Data breach at Chinese infosec firm Knowsec exposes state-level cyber weapons and intelligence ops

Chinese infosec blog MXRN reports a data breach at Knowsec Information Technology Co., Ltd., one of China's largest cybersecurity and intelligence contractors with close ties to Beijing and the Chinese military. 

Knowsec, officially known as Knownsec Information Technology Co., Ltd., operates several prominent platforms including ZoomEye, a global Internet asset search engine similar to Shodan. The company has maintained extensive partnerships with Chinese government institutions, ministries, the People's Liberation Army (PLA), and various public security bureaus, positioning itself as both a cybersecurity defender and a digital reconnaissance provider for state agencies. 

The cause of the breach is unclear, it's speculated to be either by an insider threat or unauthorized access to Knowsec's internal systems. The breach caused theft and subsequent public distribution of highly classified materials. 

Attackers posted portions of the stolen documents to GitHub, which quickly removed them for violating platform rules. The complete dataset is currently being auctioned on dark web forums to the highest bidder. The leaked dataset has been described by threat researchers as the company's "crown jewels," containing materials that blur the line between defensive cybersecurity operations and offensive intelligence gathering. The leaked materials include:

• Internal corporate records and business relationship documentation
• Government-linked project documentation and contracts with state agencies
• Malware source code and advanced offensive cyber tools
• Command-and-control (C2) frameworks and exploit toolkits
• Geopolitical target lists naming Japan, Vietnam, India, United States, Australia, United Kingdom, Thailand, Malaysia, Canada, New Zealand, Philippines, and Pakistan
• Remote Access Trojan (RAT) code capable of compromising Linux, Windows, macOS, iOS, and Android systems
• Android malware specifically designed to extract information from popular Chinese messaging applications and Telegram
• GhostX framework including "Un-Mail" email interception tools using XSS techniques
• Wi-Fi intrusion attack flows and network exploitation diagrams
• Windows trojan remote-control framework compatible with Windows 2000 and later versions
• Training slides, architecture diagrams, and tool manuals
• Datasets including LinkedIn profiles from Brazil and South Africa (labeled "linkedin_brazil_202305" and "linkedin_southafrica_202305")
• Spreadsheet documenting 80 overseas targets successfully attacked by Knowsec
• 95GB of immigration data obtained from India
• 3TB of call records stolen from South Korean telecom operator LG U Plus
• 459GB of road planning data obtained from Taiwan
• Key Infrastructure target libraries listing external servers of foreign institutions and governments
• Passive radar tools and pcap analyzer documentation
• KRACK attack methodologies and credential harvesting techniques

This incident can be considered more than a corporate security failure. It can constitute breach of critical information infrastructure affecting national security. 

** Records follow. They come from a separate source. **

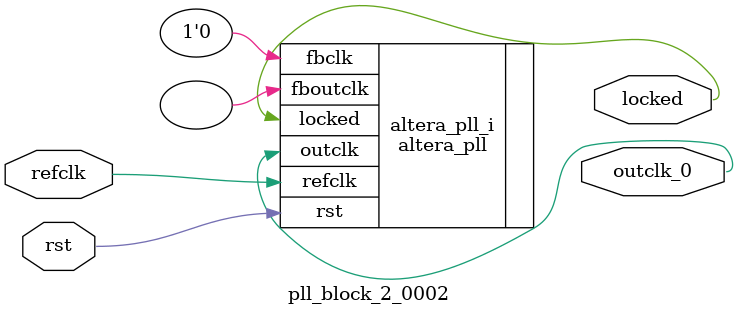
<source format=v>
`timescale 1ns/10ps
module  pll_block_2_0002(

	// interface 'refclk'
	input wire refclk,

	// interface 'reset'
	input wire rst,

	// interface 'outclk0'
	output wire outclk_0,

	// interface 'locked'
	output wire locked
);

	altera_pll #(
		.fractional_vco_multiplier("false"),
		.reference_clock_frequency("100.0 MHz"),
		.operation_mode("direct"),
		.number_of_clocks(1),
		.output_clock_frequency0("250.000000 MHz"),
		.phase_shift0("0 ps"),
		.duty_cycle0(50),
		.output_clock_frequency1("0 MHz"),
		.phase_shift1("0 ps"),
		.duty_cycle1(50),
		.output_clock_frequency2("0 MHz"),
		.phase_shift2("0 ps"),
		.duty_cycle2(50),
		.output_clock_frequency3("0 MHz"),
		.phase_shift3("0 ps"),
		.duty_cycle3(50),
		.output_clock_frequency4("0 MHz"),
		.phase_shift4("0 ps"),
		.duty_cycle4(50),
		.output_clock_frequency5("0 MHz"),
		.phase_shift5("0 ps"),
		.duty_cycle5(50),
		.output_clock_frequency6("0 MHz"),
		.phase_shift6("0 ps"),
		.duty_cycle6(50),
		.output_clock_frequency7("0 MHz"),
		.phase_shift7("0 ps"),
		.duty_cycle7(50),
		.output_clock_frequency8("0 MHz"),
		.phase_shift8("0 ps"),
		.duty_cycle8(50),
		.output_clock_frequency9("0 MHz"),
		.phase_shift9("0 ps"),
		.duty_cycle9(50),
		.output_clock_frequency10("0 MHz"),
		.phase_shift10("0 ps"),
		.duty_cycle10(50),
		.output_clock_frequency11("0 MHz"),
		.phase_shift11("0 ps"),
		.duty_cycle11(50),
		.output_clock_frequency12("0 MHz"),
		.phase_shift12("0 ps"),
		.duty_cycle12(50),
		.output_clock_frequency13("0 MHz"),
		.phase_shift13("0 ps"),
		.duty_cycle13(50),
		.output_clock_frequency14("0 MHz"),
		.phase_shift14("0 ps"),
		.duty_cycle14(50),
		.output_clock_frequency15("0 MHz"),
		.phase_shift15("0 ps"),
		.duty_cycle15(50),
		.output_clock_frequency16("0 MHz"),
		.phase_shift16("0 ps"),
		.duty_cycle16(50),
		.output_clock_frequency17("0 MHz"),
		.phase_shift17("0 ps"),
		.duty_cycle17(50),
		.pll_type("General"),
		.pll_subtype("General")
	) altera_pll_i (
		.rst	(rst),
		.outclk	({outclk_0}),
		.locked	(locked),
		.fboutclk	( ),
		.fbclk	(1'b0),
		.refclk	(refclk)
	);
endmodule


</source>
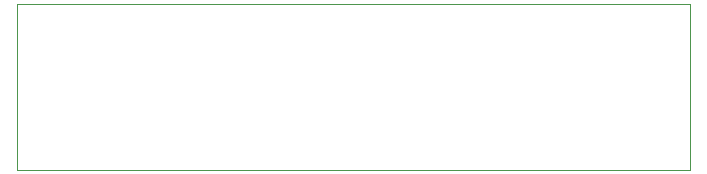
<source format=gbr>
%TF.GenerationSoftware,KiCad,Pcbnew,8.0.8-2.fc41*%
%TF.CreationDate,2025-02-01T06:38:31+00:00*%
%TF.ProjectId,small_led_a,736d616c-6c5f-46c6-9564-5f612e6b6963,rev?*%
%TF.SameCoordinates,Original*%
%TF.FileFunction,Profile,NP*%
%FSLAX46Y46*%
G04 Gerber Fmt 4.6, Leading zero omitted, Abs format (unit mm)*
G04 Created by KiCad (PCBNEW 8.0.8-2.fc41) date 2025-02-01 06:38:31*
%MOMM*%
%LPD*%
G01*
G04 APERTURE LIST*
%TA.AperFunction,Profile*%
%ADD10C,0.050000*%
%TD*%
G04 APERTURE END LIST*
D10*
X60000000Y-51000000D02*
X60000000Y-65000000D01*
X117000000Y-51000000D02*
X60000000Y-51000000D01*
X117000000Y-65000000D02*
X117000000Y-51000000D01*
X60000000Y-65000000D02*
X117000000Y-65000000D01*
M02*

</source>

Governments in Japan, Vietnam, India, and other named countries will probably treat this leak a confirmed intelligence leak and will likely conduct extensive counter-intelligence and digital forensics investigations to determine the impact on their own networks. 

Security experts recommend that organizations worldwide to consider connections and services to Knowsec as compromised, perform security audits, rotate all credentials ever shared with Knowsec systems, and potentially disconnect from Knowsec services until a report fro Knowsec is published regarding this incident.